Litvak's methods certainly seem like to become increasingly prominent, aligning as they do with the current focus on value. "A very simplistic approach and one that I use often is value is quality per unit of cost," Knight says, "So the more you can improve quality and the more cost-efficiently you can produce that quality, the higher the value that you produce.
"Modifying the patient flow variability accomplishes both of those goals. There's good data in the literature that shows that the less stress on the system, with regard to volume of patients per provider, is a significant marker of quality and a way to avoid adverse outcomes.

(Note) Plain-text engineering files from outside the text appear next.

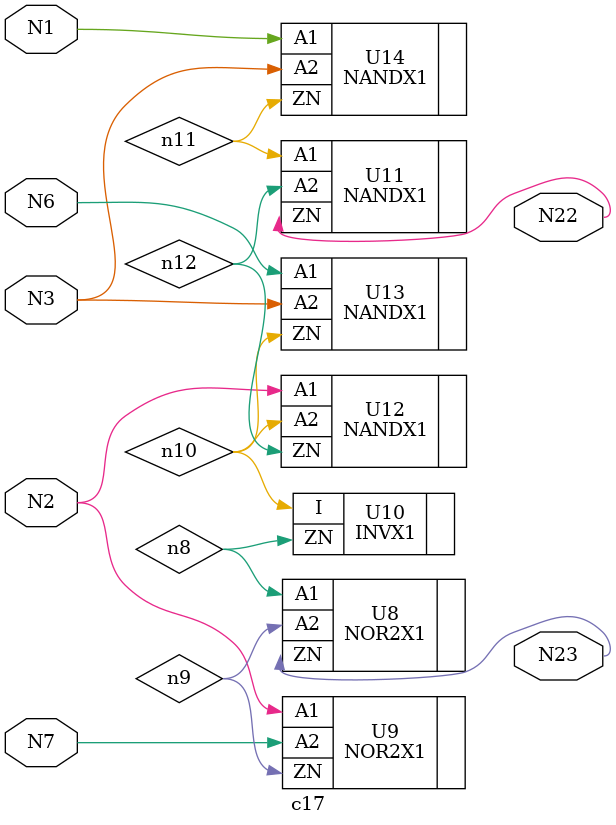
<source format=v>
module c17 (N1, N2, N3, N6, N7, N22, N23);
	input N1, N2, N3, N6, N7;
	output N22, N23;
	wire n8, n9, n10, n11, n12;
	// Comment
	NOR2X1 U8 (.A1(n8), .A2(n9), .ZN(N23));
	NOR2X1 U9 (.A1(N2), .A2(N7), .ZN(n9));
	INVX1 U10 (.I(n10), .ZN(n8));
	NANDX1 U11 (.A1(n11), .A2(n12), .ZN(N22));
	NANDX1 U12 (.A1(N2), .A2(n10), .ZN(n12));
	NANDX1 U13 (.A1(N6), .A2(N3), .ZN(n10));
	NANDX1 U14 (.A1(N1), .A2(N3), .ZN(n11));
endmodule
</source>
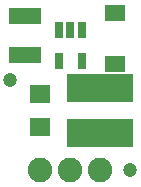
<source format=gbr>
G04 EAGLE Gerber RS-274X export*
G75*
%MOMM*%
%FSLAX34Y34*%
%LPD*%
%INSoldermask Top*%
%IPPOS*%
%AMOC8*
5,1,8,0,0,1.08239X$1,22.5*%
G01*
%ADD10C,2.082800*%
%ADD11R,0.753200X1.403200*%
%ADD12R,1.673200X1.473200*%
%ADD13R,1.803200X1.603200*%
%ADD14R,2.703200X1.403200*%
%ADD15R,5.703200X2.353200*%
%ADD16C,1.203200*%


D10*
X38100Y12700D03*
X63500Y12700D03*
X88900Y12700D03*
D11*
X73000Y131111D03*
X63500Y131111D03*
X54000Y131111D03*
X54000Y105109D03*
X73000Y105109D03*
D12*
X101600Y102960D03*
X101600Y145960D03*
D13*
X38100Y77500D03*
X38100Y49500D03*
D14*
X25400Y110500D03*
X25400Y143500D03*
D15*
X88900Y44300D03*
X88900Y82700D03*
D16*
X114300Y12700D03*
X12700Y88900D03*
M02*

</source>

"As I mentioned anecdotally, when I would do these root cause analyses, almost every one of those started with the phrase, 'It was an especially busy day, and that's why this happened.' There are other more quantifiable empiric data out there that prove that that actually does happen, and that one of the root causes of harm events in American hospitals is the peaks in patient flow that occur and put too much stress on the system, so that bad things happen.
"On the cost side, it's simply a matter of realizing that the American healthcare system is a fixed-cost enterprise. Therefore, the higher the volume that can be run through that fixed-cost model, the better the margins will be. We have opportunities there to improve significantly, and not only to do it in a higher volume fashion, but also to do it at a lower cost per case as that volume improves, which I think is also, when you look at things in a macroeconomic sense, one of the essential challenges of the future if we're going to really achieve true reform.
"Lastly, but certainly not least, you've got these reform initiatives that have come down the pike, where larger numbers of individuals are going to now have access to care through more insurability, etc., and so we've got to realize that one way to accommodate that population and that demand for increased access is going to have to be to smooth the flow and to accommodate that through application of these operational flow methods."
In Knight's opnion, just building more beds and more facilities and more equipment is not going to be cost-effective. In fact, it could be the opposite, both in terms of cost and escalating the already untenable inflation of healthcare costs in this country, and, secondly, in terms of having a magnet effect on patient volume, where demand is often drawn by the availability of healthcare resources.
"That has to do not only with patient demand," Knight says, "but also, unfortunately, I think it's a truism that healthcare providers create their own demand oftentimes in this country. Therefore, just providing more capacity and more beds, more facilities, more equipment is going to as a magnet for that sort of behavior."